What the exercise asks | With pictures left out, please repeat word for word the lines from the one containing "left eye: (373, 127)" through the end of the records.

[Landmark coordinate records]
⁂

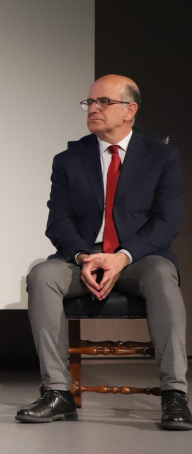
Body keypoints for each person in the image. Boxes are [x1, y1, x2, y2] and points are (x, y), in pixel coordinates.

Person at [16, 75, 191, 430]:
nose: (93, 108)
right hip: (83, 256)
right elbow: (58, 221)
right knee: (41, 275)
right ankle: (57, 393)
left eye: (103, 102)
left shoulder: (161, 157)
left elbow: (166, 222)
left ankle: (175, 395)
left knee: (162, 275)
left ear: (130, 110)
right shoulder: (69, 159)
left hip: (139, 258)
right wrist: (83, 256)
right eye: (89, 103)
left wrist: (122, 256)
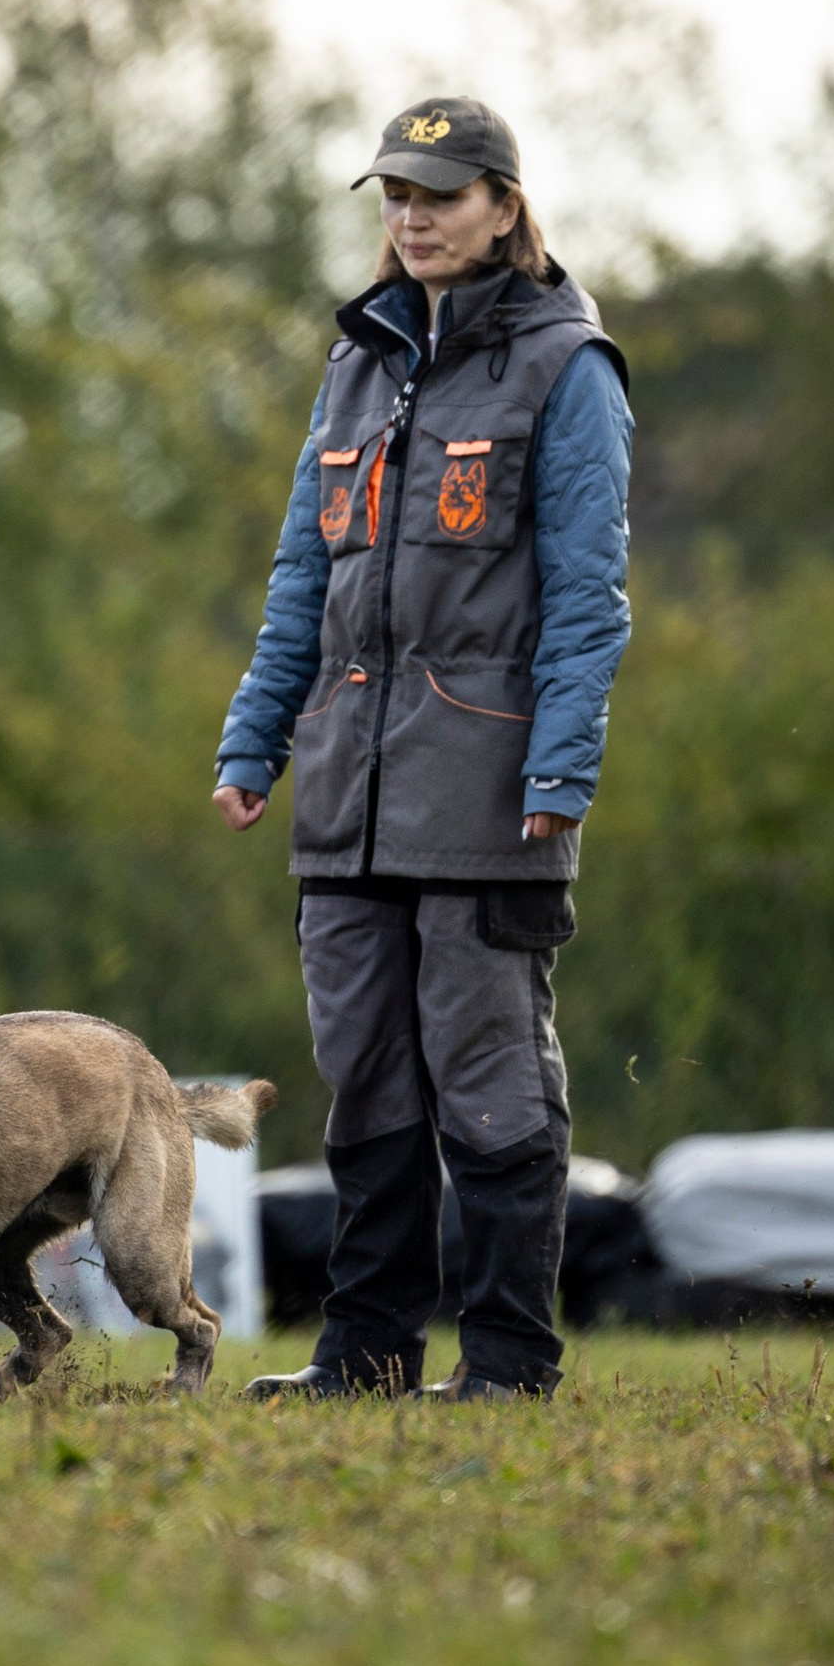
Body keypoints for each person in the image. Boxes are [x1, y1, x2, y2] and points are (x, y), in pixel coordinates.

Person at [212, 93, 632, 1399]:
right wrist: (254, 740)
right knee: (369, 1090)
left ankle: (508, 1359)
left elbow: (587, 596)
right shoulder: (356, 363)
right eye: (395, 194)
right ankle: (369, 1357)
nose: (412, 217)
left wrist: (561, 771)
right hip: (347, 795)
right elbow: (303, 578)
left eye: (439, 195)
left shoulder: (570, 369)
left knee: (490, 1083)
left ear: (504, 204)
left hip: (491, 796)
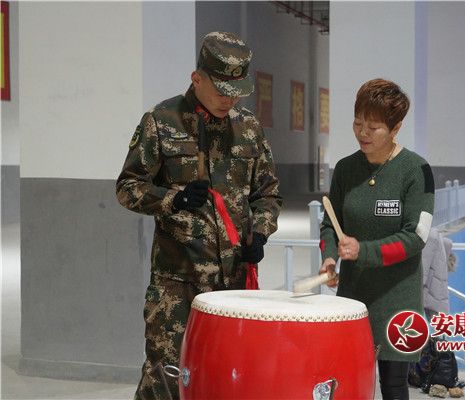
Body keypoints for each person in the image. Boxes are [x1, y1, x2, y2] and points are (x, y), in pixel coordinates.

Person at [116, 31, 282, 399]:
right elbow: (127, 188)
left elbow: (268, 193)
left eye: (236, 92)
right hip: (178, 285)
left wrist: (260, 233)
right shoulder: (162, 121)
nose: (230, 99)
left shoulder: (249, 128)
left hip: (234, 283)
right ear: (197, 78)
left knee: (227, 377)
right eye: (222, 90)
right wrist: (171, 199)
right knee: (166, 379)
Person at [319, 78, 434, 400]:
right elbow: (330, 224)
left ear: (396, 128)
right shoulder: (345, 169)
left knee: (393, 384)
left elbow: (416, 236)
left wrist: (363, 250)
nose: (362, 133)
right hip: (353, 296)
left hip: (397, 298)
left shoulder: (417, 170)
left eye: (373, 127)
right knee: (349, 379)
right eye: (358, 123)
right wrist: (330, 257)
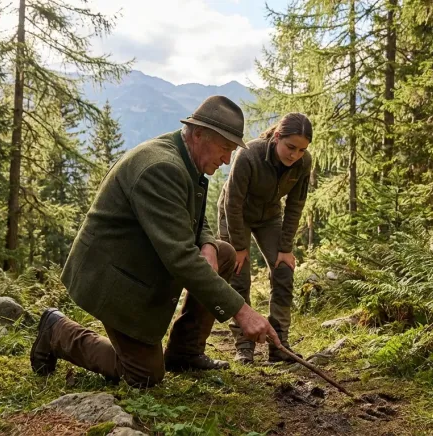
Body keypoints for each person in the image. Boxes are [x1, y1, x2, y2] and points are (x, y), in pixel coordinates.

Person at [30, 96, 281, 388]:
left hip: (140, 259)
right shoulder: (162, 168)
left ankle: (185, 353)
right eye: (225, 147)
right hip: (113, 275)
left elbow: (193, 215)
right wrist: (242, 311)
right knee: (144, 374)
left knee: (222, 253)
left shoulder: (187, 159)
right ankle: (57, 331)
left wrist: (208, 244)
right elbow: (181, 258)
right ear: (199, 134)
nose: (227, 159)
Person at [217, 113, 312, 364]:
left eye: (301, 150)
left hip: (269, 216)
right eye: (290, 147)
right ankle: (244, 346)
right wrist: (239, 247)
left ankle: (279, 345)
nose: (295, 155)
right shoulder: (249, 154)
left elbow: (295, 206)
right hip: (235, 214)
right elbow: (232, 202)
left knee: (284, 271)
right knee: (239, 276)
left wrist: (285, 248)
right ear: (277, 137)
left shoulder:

⁂

Response area |
left eye: (373, 127)
right knee: (349, 379)
right eye: (358, 123)
right wrist: (330, 257)
Body keypoints for each person in the image. Boxes are [x1, y1, x2, y2] and points are (x, y), in pixel coordinates.

Person at [30, 96, 281, 388]:
left hip: (140, 259)
right shoulder: (162, 168)
left ankle: (185, 353)
right eye: (225, 147)
right hip: (113, 275)
left elbow: (193, 215)
right wrist: (242, 311)
right knee: (144, 374)
left knee: (222, 253)
left shoulder: (187, 159)
right ankle: (57, 331)
left wrist: (208, 244)
right elbow: (181, 258)
right ear: (199, 134)
nose: (227, 159)
Person at [217, 113, 312, 364]:
left eye: (301, 150)
left hip: (269, 216)
right eye: (290, 147)
right ankle: (244, 346)
right wrist: (239, 247)
left ankle: (279, 345)
nose: (295, 155)
right shoulder: (249, 154)
left elbow: (295, 206)
right hip: (235, 214)
right elbow: (232, 202)
left knee: (284, 271)
right knee: (239, 276)
left wrist: (285, 248)
right ear: (277, 137)
left shoulder:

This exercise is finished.